I honestly didn’t know how I felt about Tyler anymore. It had been so long, and I was a different person. Would he even like me anymore, or be attracted to me? When we dated last time I was a fresh faced 16 year old in baggy jeans a hoodie – now I was a full on hipster, with a lesbians haircut (at least it was a lesbians haircut in Winnipeg in 2012), and tattoos…I knew I needed to see him before I could decide if this was really anything.
So we made the trip to Killarney, and I was a basket case of nerves. I remember the first moment I saw Tyler again – I wanted to puke I was so nervous. Was this it? Was he the guy? After all this time?
We spent the weekend camping and hanging out, flirting like teenagers, and talking late into the night around a fire. I still wasn’t even sure if this guy liked me, never mind if I liked him. The chemistry was there, the attraction was there, but this all felt too good to be true, like a Nicholas Sparks love story/tragedy/romcom.
By the end of the weekend though, we knew. And so when I headed back home with my sister, we set a date for the following weekend: Tyler would come my way, and we would ‘discuss’ the future.
A week later, Tyler arrives in Steinbach at my sister’s house with a gift (a journal in my favorite color!) and we have ‘the talk’. It sounds all very serious and intense, and it was. I felt like getting back together with a guy I had crushed 5 years earlier was very dangerous. Like I wasn’t just getting back together with him, but agreeing to date again was like accepting a marriage proposal, and that felt like a lot of pressure. He assured me that there was no pressure, we would simply date (long distance) and see how it went.

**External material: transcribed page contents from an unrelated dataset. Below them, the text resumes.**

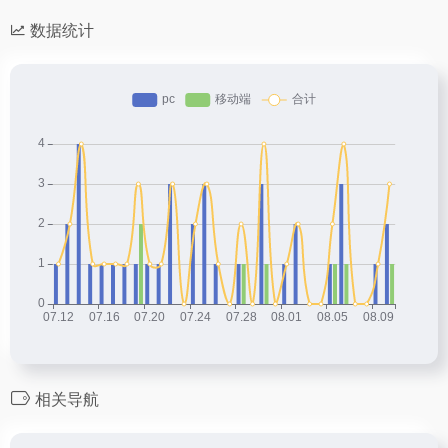
数据统计
相关导航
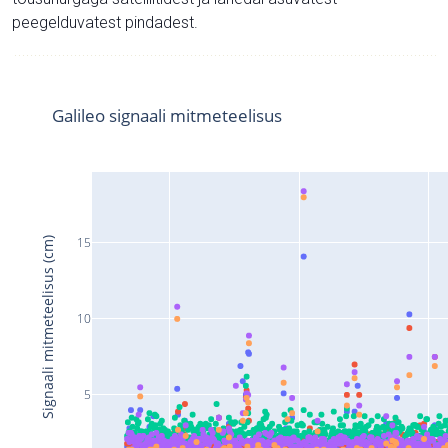
peegelduvatest pindadest.
Galileo signaali mitmeteelisus
15
Signaali mitmeteelisus (cm)
10
5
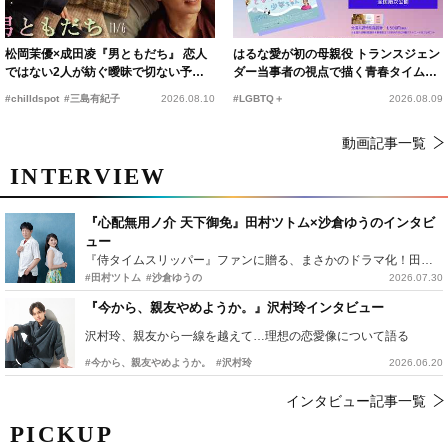
松岡茉優×成田凌『男ともだち』 恋人
はるな愛が初の母親役 トランスジェン
ではない2人が紡ぐ曖昧で切ない予告
ダー当事者の視点で描く青春タイムス
編解禁
リップコメディ
#chilldspot
#三島有紀子
2026.08.10
#LGBTQ＋
2026.08.09
動画記事一覧
INTERVIEW
『心配無用ノ介 天下御免』田村ツトム×沙倉ゆうのインタビ
ュー
『侍タイムスリッパー』ファンに贈る、まさかのドラマ化！田村ツトム×沙倉ゆうのが語る『心配無用ノ介』撮影秘話
#田村ツトム
#沙倉ゆうの
2026.07.30
『今から、親友やめようか。』沢村玲インタビュー
沢村玲、親友から一線を越えて…理想の恋愛像について語る
#今から、親友やめようか。
#沢村玲
2026.06.20
インタビュー記事一覧
PICKUP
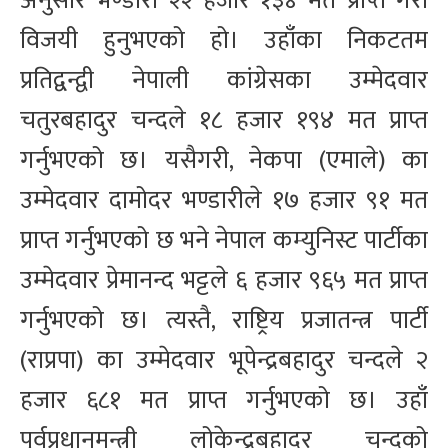
अनुसार भण्डारी २२ हजार १३४ मत प्राप्त गरी
विजयी हुनुभएको हो। उहाँका निकटतम
प्रतिद्वन्द्वी नेपाली कांग्रेसका उम्मेदवार
चतुरबहादुर चन्दले १८ हजार १९४ मत प्राप्त
गर्नुभएको छ। यसैगरी, नेकपा (एमाले) का
उम्मेदवार दामोदर भण्डारीले १७ हजार ९१ मत
प्राप्त गर्नुभएको छ भने नेपाल कम्युनिस्ट पार्टीका
उम्मेदवार प्रेमानन्द भट्टले ६ हजार ९६५ मत प्राप्त
गर्नुभएको छ। त्यस्तै, राष्ट्रिय प्रजातन्त्र पार्टी
(राप्रपा) का उम्मेदवार भूपेन्द्रबहादुर चन्दले २
हजार ६८१ मत प्राप्त गर्नुभएको छ। उहाँ
पूर्वप्रधानमन्त्री लोकेन्द्रबहादुर चन्दको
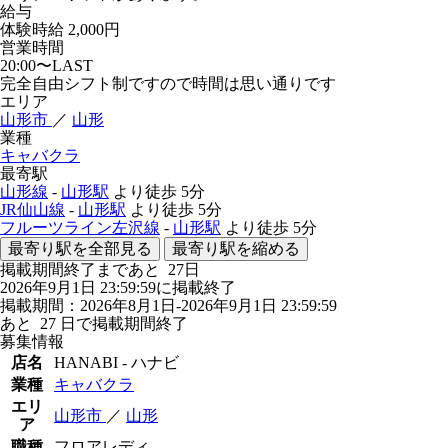
給与
体験時給
2,000円
営業時間
20:00〜LAST
完全自由シフト制ですので時間は思い通りです
エリア
山形市
／
山形
業種
キャバクラ
最寄駅
山形線
-
山形駅
より徒歩
5分
JR仙山線
-
山形駅
より徒歩
5分
フルーツライン左沢線
-
山形駅
より徒歩
5分
最寄り駅を全部見る
最寄り駅を縮める
掲載期間終了まであと
27
日
2026年9月1日 23:59:59に掲載終了
掲載期間：2026年8月1日-2026年9月1日 23:59:59
あと
27
日で掲載期間終了
募集情報
店名
HANABI - ハナビ
業種
キャバクラ
エリ
山形市
／
山形
ア
職種
フロアレディ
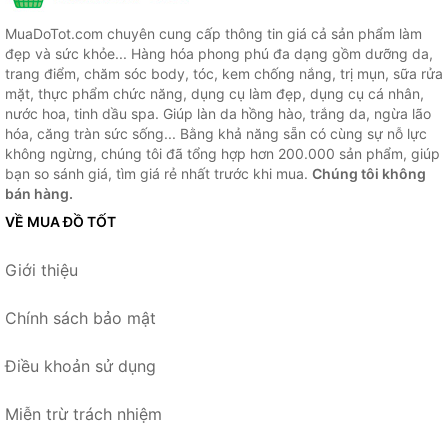
MuaDoTot.com chuyên cung cấp thông tin giá cả sản phẩm làm
đẹp và sức khỏe... Hàng hóa phong phú đa dạng gồm dưỡng da,
trang điểm, chăm sóc body, tóc, kem chống nắng, trị mụn, sữa rửa
mặt, thực phẩm chức năng, dụng cụ làm đẹp, dụng cụ cá nhân,
nước hoa, tinh dầu spa. Giúp làn da hồng hào, trắng da, ngừa lão
hóa, căng tràn sức sống... Bằng khả năng sẵn có cùng sự nỗ lực
không ngừng, chúng tôi đã tổng hợp hơn 200.000 sản phẩm, giúp
bạn so sánh giá, tìm giá rẻ nhất trước khi mua.
Chúng tôi không
bán hàng.
VỀ MUA ĐỒ TỐT
Giới thiệu
Chính sách bảo mật
Điều khoản sử dụng
Miễn trừ trách nhiệm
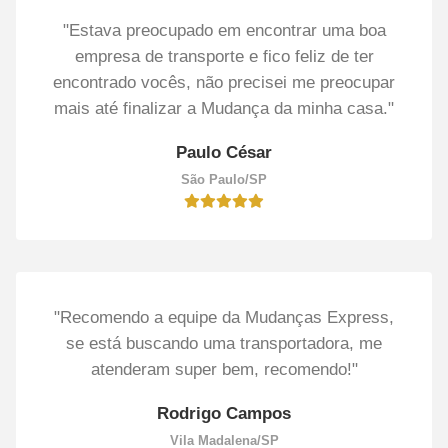
"Estava preocupado em encontrar uma boa
empresa de transporte e fico feliz de ter
encontrado vocês, não precisei me preocupar
mais até finalizar a Mudança da minha casa."
Paulo César
São Paulo/SP
"Recomendo a equipe da Mudanças Express,
se está buscando uma transportadora, me
atenderam super bem, recomendo!"
Rodrigo Campos
Vila Madalena/SP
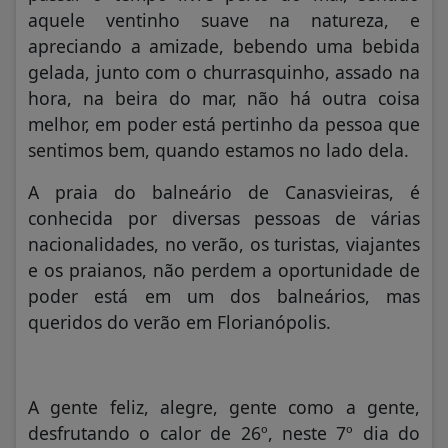
aquele ventinho suave na natureza, e
apreciando a amizade, bebendo uma bebida
gelada, junto com o churrasquinho, assado na
hora, na beira do mar, não há outra coisa
melhor, em poder está pertinho da pessoa que
sentimos bem, quando estamos no lado dela.
A praia do balneário de Canasvieiras, é
conhecida por diversas pessoas de várias
nacionalidades, no verão, os turistas, viajantes
e os praianos, não perdem a oportunidade de
poder está em um dos balneários, mas
queridos do verão em Florianópolis.
A gente feliz, alegre, gente como a gente,
desfrutando o calor de 26º, neste 7º dia do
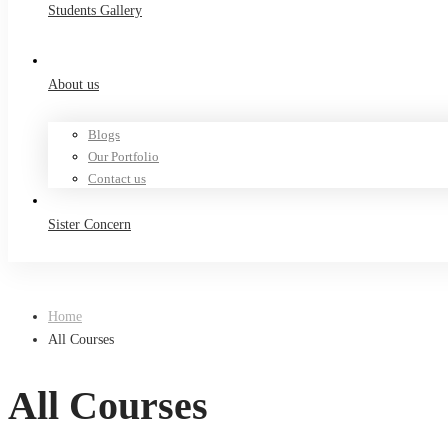
Students Gallery
About us
Blogs
Our Portfolio
Contact us
Sister Concern
Home
All Courses
All Courses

I’ll spare you the details, although the details are my fav, but this is how the next 3 months progressed…
- Brittany quits her Winnipeg job a month early and basically lives in Killarney, visiting Tyler as much as she can before school starts in September
- Britany gets an apartment near University and still spends all her time in Killarney
- Brittany drops out of school and gets out of her lease, surprising Tyler with a decision to move to Killarney after only two months of dating (I feel like any normal guy would’ve ran at this point in the relationship..)

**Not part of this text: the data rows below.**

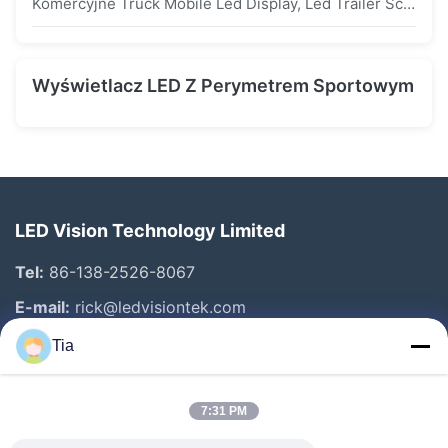
Komercyjne Truck Mobile Led Display, Led Trailer Screen For Promotion / Notice
Wyświetlacz LED Z Perymetrem Sportowym
LED Vision Technology Limited
Tel:
86-138-2526-8067
E-mail:
rick@ledvisiontek.com
Tia
Szybkie Linki
7:31 PM
Dom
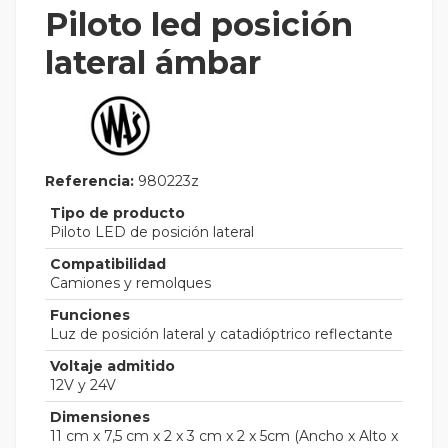
Piloto led posición
lateral ámbar
Referencia:
980223z
Tipo de producto
Piloto LED de posición lateral
Compatibilidad
Camiones y remolques
Funciones
Luz de posición lateral y catadióptrico reflectante
Voltaje admitido
12V y 24V
Dimensiones
11 cm x 7,5 cm x 2 x 3 cm x 2 x 5cm (Ancho x Alto x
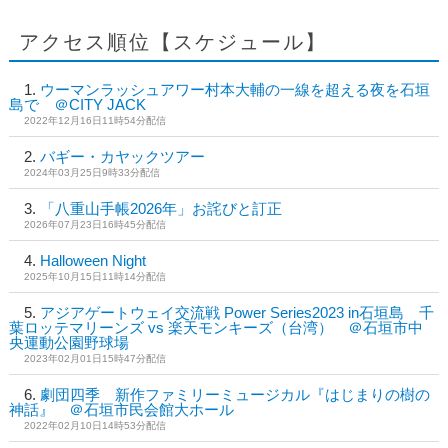
アクセス順位【スケジュール】
ウーマンラッシュアワー村本大輔の一線を超える夜を石垣
島で ＠CITY JACK
2022年12月16日11時54分配信
バギー・カヤックツアー
2024年03月25日9時33分配信
「八重山手帳2026年」お詫びと訂正
2026年07月23日16時45分配信
Halloween Night
2025年10月15日11時14分配信
アジアゲートウェイ交流戦 Power Series2023 in石垣島 千
葉ロッテマリーンズ vs 楽天モンキーズ（台湾） ＠石垣市中
央運動公園野球場
2023年02月01日15時47分配信
劇団四季 新作ファミリーミュージカル『はじまりの樹の
神話』 ＠石垣市民会館大ホール
2022年02月10日14時53分配信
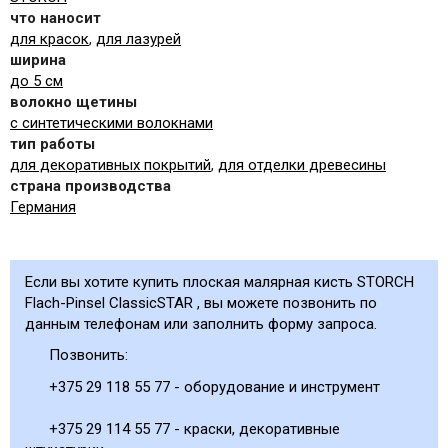
что наносит
для красок
,
для лазурей
ширина
до 5 см
волокно щетины
с синтетическими волокнами
тип работы
для декоративных покрытий
,
для отделки древесины
страна производства
Германия
Если вы хотите купить плоская малярная кисть STORCH
Flach-Pinsel ClassicSTAR , вы можете позвонить по
данным телефонам или заполнить форму запроса.
Позвонить:
+375 29 118 55 77 - оборудование и инструмент
+375 29 114 55 77 - краски, декоративные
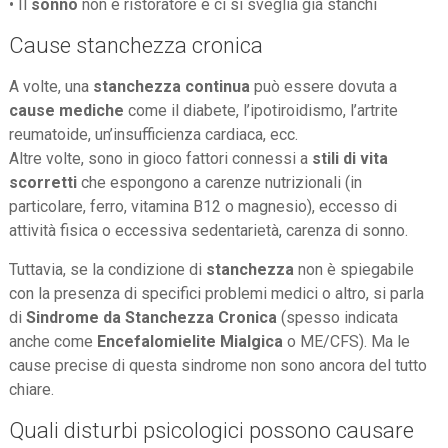
• Il
sonno
non è ristoratore e ci si sveglia già stanchi
Cause stanchezza cronica
A volte, una
stanchezza continua
può essere dovuta a
cause mediche
come il diabete, l’ipotiroidismo, l’artrite
reumatoide, un’insufficienza cardiaca, ecc.
Altre volte, sono in gioco fattori connessi a
stili di vita
scorretti
che espongono a carenze nutrizionali (in
particolare, ferro, vitamina B12 o magnesio), eccesso di
attività fisica o eccessiva sedentarietà, carenza di sonno.
Tuttavia, se la condizione di
stanchezza
non è spiegabile
con la presenza di specifici problemi medici o altro, si parla
di
Sindrome da Stanchezza Cronica
(spesso indicata
anche come
Encefalomielite Mialgica
o ME/CFS). Ma le
cause precise di questa sindrome non sono ancora del tutto
chiare.
Quali disturbi psicologici possono causare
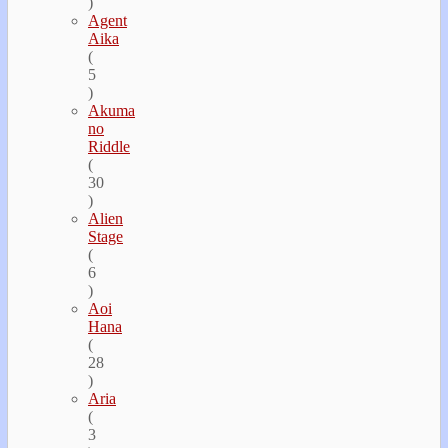
)
Agent
Aika
(
5
)
Akuma
no
Riddle
(
30
)
Alien
Stage
(
6
)
Aoi
Hana
(
28
)
Aria
(
3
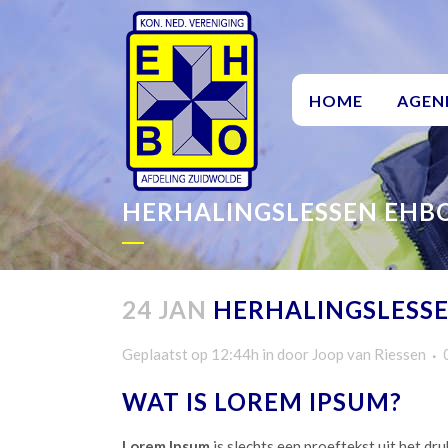
HOME
AGEN
HERHALINGSLESSEN EHB
24 JAN
HERHALINGSLESS
Geplaatst op 12:44h
in
door
Joop van Riessen
WAT IS LOREM IPSUM?
Lorem Ipsum
is slechts een proeftekst uit het dr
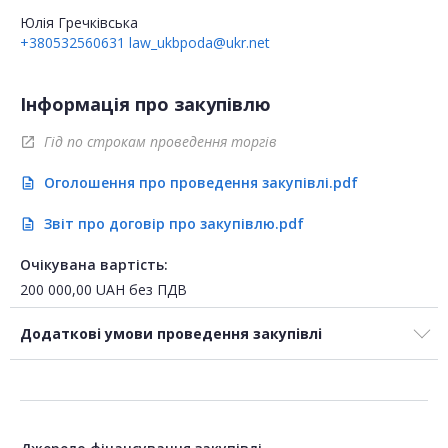
Юлія Гречківська
+380532560631
law_ukbpoda@ukr.net
Інформація про закупівлю
Гід по строкам проведення торгів
open_in_new
Оголошення про проведення закупівлі.pdf
description
Звіт про договір про закупівлю.pdf
description
Очікувана вартість:
200 000,00
UAH
без ПДВ
Додаткові умови проведення закупівлі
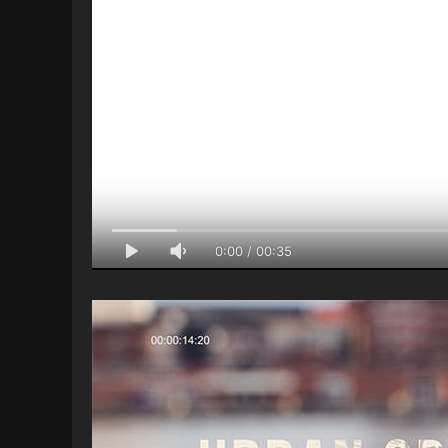
0:00
/
00:35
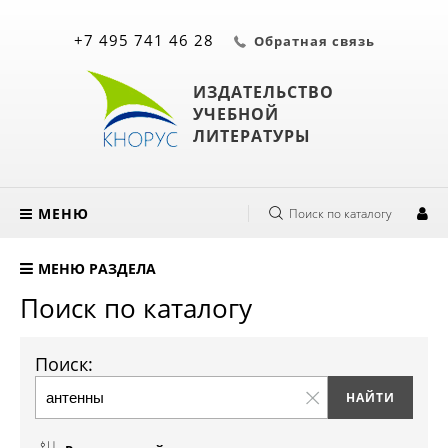
+7 495 741 46 28
Обратная связь
ИЗДАТЕЛЬСТВО
УЧЕБНОЙ
ЛИТЕРАТУРЫ
МЕНЮ
Поиск по каталогу
МЕНЮ РАЗДЕЛА
Поиск по каталогу
Поиск:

- Brittany moves to Killarney, and takes over Tyler’s apartment because there’s nowhere to live and I gave him one day notice so..

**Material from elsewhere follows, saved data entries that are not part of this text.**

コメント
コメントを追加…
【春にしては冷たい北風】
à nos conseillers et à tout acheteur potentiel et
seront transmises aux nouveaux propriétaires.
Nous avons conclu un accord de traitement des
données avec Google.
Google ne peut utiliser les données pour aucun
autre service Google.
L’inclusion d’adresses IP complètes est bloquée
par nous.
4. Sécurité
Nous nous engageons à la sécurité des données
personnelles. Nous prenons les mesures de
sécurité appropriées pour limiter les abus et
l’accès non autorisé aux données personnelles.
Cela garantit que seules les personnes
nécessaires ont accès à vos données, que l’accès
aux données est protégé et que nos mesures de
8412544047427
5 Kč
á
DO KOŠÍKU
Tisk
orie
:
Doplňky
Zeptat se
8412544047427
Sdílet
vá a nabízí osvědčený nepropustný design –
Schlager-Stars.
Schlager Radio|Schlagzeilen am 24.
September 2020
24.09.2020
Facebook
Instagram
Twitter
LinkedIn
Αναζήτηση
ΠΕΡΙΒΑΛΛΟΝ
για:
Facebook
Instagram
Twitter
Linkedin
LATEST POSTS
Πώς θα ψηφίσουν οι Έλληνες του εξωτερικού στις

- Tyler proposes after a month of Brittany living in Killarney and only 3 months of dating
So clearly I wasn’t as afraid of getting too serious too quickly as I thought.
It’s actually pretty amazing to me still that NO ONE tried to convince us not to move things so quickly. In fact, when I told my dad that I was dropping out of school (again) and moving to a random town to be with a guy I had been dating for 10 minutes, he was like ‘I think that makes sense’. HA.
But honestly, it did. Tyler and I had been, were, and are best friends. We are both at our best when we are together, and those 5 years apart showed us both that. Call it fate, call it destiny, call it kismet – he is mine, and I am his.